— Work required —
Reproduce the text of every item below word for word and line by line, leaving the pictures out of your answer.

Dataset entries
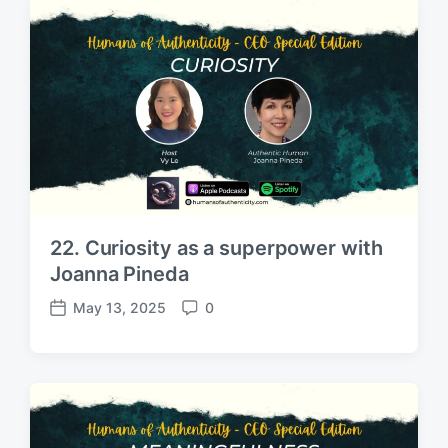
d
e
a
n
t
t
e
s
22. Curiosity as a superpower with
Joanna Pineda
May 13, 2025
0
P
C
o
o
s
m
t
m
d
e
a
n
t
t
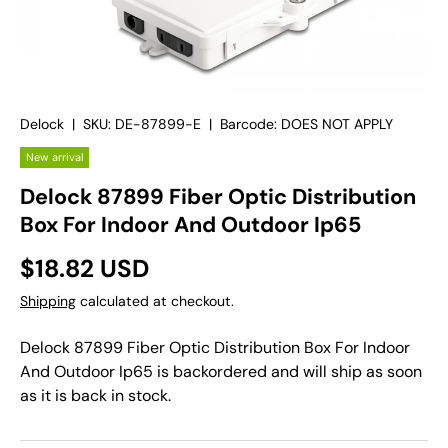
Delock
|
SKU:
DE-87899-E
|
Barcode:
DOES NOT APPLY
New arrival
Delock 87899 Fiber Optic Distribution
Box For Indoor And Outdoor Ip65
$18.82 USD
Shipping
calculated at checkout.
Delock 87899 Fiber Optic Distribution Box For Indoor
And Outdoor Ip65
is backordered and will ship as soon
as it is back in stock.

— Finished exercise —
d
e
a
n
t
t
e
s
22. Curiosity as a superpower with
Joanna Pineda
May 13, 2025
0
P
C
o
o
s
m
t
m
d
e
a
n
t
t
Delock
|
SKU:
DE-87899-E
|
Barcode:
DOES NOT APPLY
New arrival
Delock 87899 Fiber Optic Distribution
Box For Indoor And Outdoor Ip65
$18.82 USD
Shipping
calculated at checkout.
Delock 87899 Fiber Optic Distribution Box For Indoor
And Outdoor Ip65
is backordered and will ship as soon
as it is back in stock.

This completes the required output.